Some recent moves by the federal and state government may inspire more buying and selling in Florida.
Centered around taxes, these three changes could provide incentives for both buyers and sellers of residential properties.
- $40k SALT deduction: This temporary federal tax law increases the amount of state and local tax (SALT) starting this year. The new law preserves mortgage interest deductibility, and will increase by $10,000 each year through 2029. It’s currently set at $40,000. According to the National Association of Realtors, this is a major benefit that makes homeownership more accessible and affordable.
- Governor’s call for property tax cuts: DeSantis says he is making it a priority to reduce taxes on homes. He proposed a 2026 ballot amendment that gives voters the chance to rid homestead properties of taxes, which he calls “having to pay rent to the government.”
- Proposed capital gains changes: The current exclusions capped at $250,000 (single) /$500,000 (married) have not kept up with current market prices, and have not been adjusted for inflation since they were introduced in 1997. A new No Tax on Home Sales Act will remove the current dollar limits for the sale of a primary residence. The President seems to be in favor of this bill, so stay tuned.
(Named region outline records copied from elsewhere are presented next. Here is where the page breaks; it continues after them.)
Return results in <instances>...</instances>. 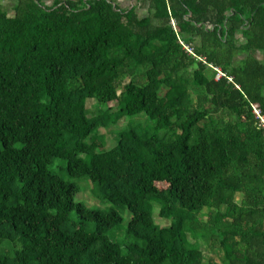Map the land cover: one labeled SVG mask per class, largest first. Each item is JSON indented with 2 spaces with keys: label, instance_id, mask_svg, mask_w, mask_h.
I'll return each mask as SVG.
<instances>
[{
  "label": "trees",
  "instance_id": "trees-1",
  "mask_svg": "<svg viewBox=\"0 0 264 264\" xmlns=\"http://www.w3.org/2000/svg\"><path fill=\"white\" fill-rule=\"evenodd\" d=\"M5 1L0 264H264V0ZM134 116L154 131L106 148L99 129Z\"/></svg>",
  "mask_w": 264,
  "mask_h": 264
},
{
  "label": "rangeland",
  "instance_id": "rangeland-1",
  "mask_svg": "<svg viewBox=\"0 0 264 264\" xmlns=\"http://www.w3.org/2000/svg\"><path fill=\"white\" fill-rule=\"evenodd\" d=\"M12 1L6 0L5 1V6L9 10V14L13 15L14 12L12 10ZM116 2L119 4L120 7L122 8H128L133 0H116ZM142 15H145L146 12L143 10L141 12ZM261 57V55H260ZM95 100L94 99H88L87 100V107L89 108L90 115L94 114L96 112V107H95ZM111 107L113 110H117V102H112ZM124 128H136L138 129L139 132L146 133V132H153L155 129V120L150 119L149 117L146 116H134V117H123L120 119L115 125H111L110 128H100L99 129V134L100 136H103L104 141L106 143V148H112L116 145L117 143V136L118 132ZM61 165V161L59 159L54 161L53 167L54 169H57L58 166ZM65 168V167H64ZM59 174L66 180L72 183H75L78 185L81 189L80 193L77 195L76 200L78 201H84V203L90 207V208H95V209H102L105 211L111 210L113 208V205L111 203L105 202L101 200L97 193L96 190L94 189L93 183L90 181H87L85 178L82 179H74L70 178L67 175V172L65 169H58ZM154 221L157 225L161 227H167L170 225V220L164 219L161 216H159V208L160 206L155 204L154 206ZM116 209L122 214L124 218V222L120 224L117 228H115L110 235L116 240L119 241L121 244L125 245L130 242L135 241V238L127 234V226L130 221L131 215L127 209H124L123 207H116ZM206 212V211H205ZM206 213H204L203 217L206 218ZM189 240L192 244L195 243L194 239L189 236ZM11 249L18 248L19 244L16 242V245L13 243H9ZM200 245L202 246L204 250V254L206 255V258H209L210 252L207 250V245L205 242H200ZM213 256V253H211ZM216 260L219 261V256L217 254L214 255Z\"/></svg>",
  "mask_w": 264,
  "mask_h": 264
},
{
  "label": "built area",
  "instance_id": "built-area-1",
  "mask_svg": "<svg viewBox=\"0 0 264 264\" xmlns=\"http://www.w3.org/2000/svg\"><path fill=\"white\" fill-rule=\"evenodd\" d=\"M184 47L186 48V50L189 52V53H193L192 49L189 48L188 46L184 45ZM219 73L217 74V79H219L221 77V75H223V73L218 70ZM253 112L255 114V116L259 119V123H260V126L261 127H264V115L262 114L261 110L258 108V106L256 105H253Z\"/></svg>",
  "mask_w": 264,
  "mask_h": 264
},
{
  "label": "crops",
  "instance_id": "crops-1",
  "mask_svg": "<svg viewBox=\"0 0 264 264\" xmlns=\"http://www.w3.org/2000/svg\"><path fill=\"white\" fill-rule=\"evenodd\" d=\"M47 3H48V4H51V3H52V0H47Z\"/></svg>",
  "mask_w": 264,
  "mask_h": 264
}]
</instances>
Additionally, recent property insurance reforms in Florida around litigation are stabilizing the market and helping to lower the cost of insurance premiums. New companies are entering the state and litigation is decreasing, since limits to lawsuit amounts have were introduced two years ago.
Florida is still one of the highest U.S. states in terms of net migration, and closed sales of single-family homes rose by 2.8% year-over-year as of June 2025. It continues on as a real estate hot spot and these promising possibilities may increase its attractiveness, and influence significantly more activity.